Principles and Components of Federated Learning Architectures
MD Abdullah Al Nasim, Fatema Tuj Johura Soshi, Parag Biswas, A. S. M Anas Ferdous, Abdur Rashid, Angona Biswas, Kishor Datta Gupta
TL;DR
The paper surveys Federated Learning principles, architectures, and security considerations, emphasizing data localization, privacy techniques, and communication efficiency. It analyzes cooperative training workflows, model aggregation methods such as FedAvg, and privacy-preserving strategies, while examining scalability through hierarchical and edge-enabled designs. The work reviews XAI and Zero Trust Architecture as mechanisms to enhance security, accountability, and continuous verification in FL systems, and evaluates algorithmic performance under i.i.d. and non-i.i.d. data. It culminates in architectural patterns and a forward-looking roadmap that guides practitioners and researchers toward private, robust, and scalable FL deployments.
Abstract
Federated Learning (FL) is a machine learning framework where multiple clients, from mobiles to enterprises, collaboratively construct a model under the orchestration of a central server but still retain the decentralized nature of the training data. This decentralized training of models offers numerous advantages, including cost savings, enhanced privacy, improved security, and compliance with legal requirements.
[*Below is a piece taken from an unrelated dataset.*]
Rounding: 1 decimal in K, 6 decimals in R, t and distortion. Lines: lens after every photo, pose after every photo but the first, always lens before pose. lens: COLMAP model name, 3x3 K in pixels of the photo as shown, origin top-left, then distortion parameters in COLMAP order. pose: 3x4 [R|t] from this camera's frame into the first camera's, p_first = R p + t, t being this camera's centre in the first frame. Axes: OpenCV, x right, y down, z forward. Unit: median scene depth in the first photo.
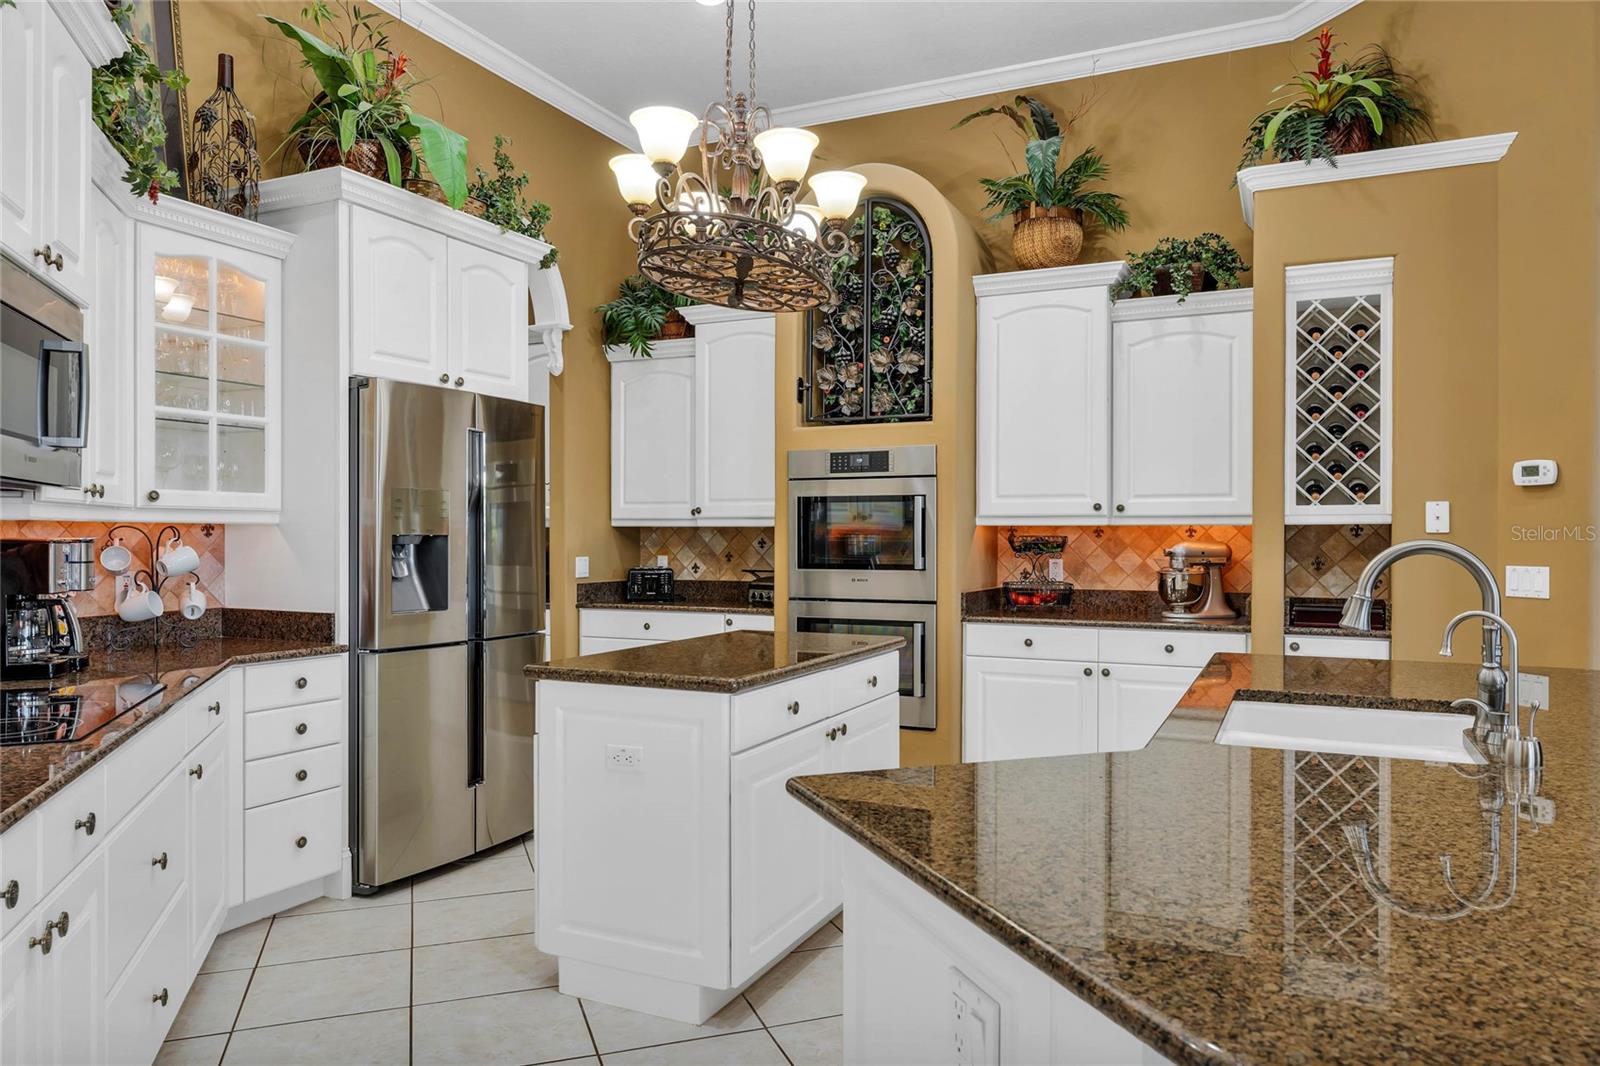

However, for all its apparent advantages, FL is not immune to the limitations of conventional machine learning methodologies. This article provides an elaborate explanation of the inherent concepts and features found within federated learning architecture, addressing five key domains: system heterogeneity, data partitioning, machine learning models, communication protocols, and privacy techniques. This article also highlights the limitations in this domain and proposes avenues for future work. Besides, we provide a set of architectural patterns for federated learning systems, which are derived from the systematic survey of the literature. The main elements of FL, the fundamentals of Federated Learning, and a few architectural specifics will all be better understood with the aid of this research.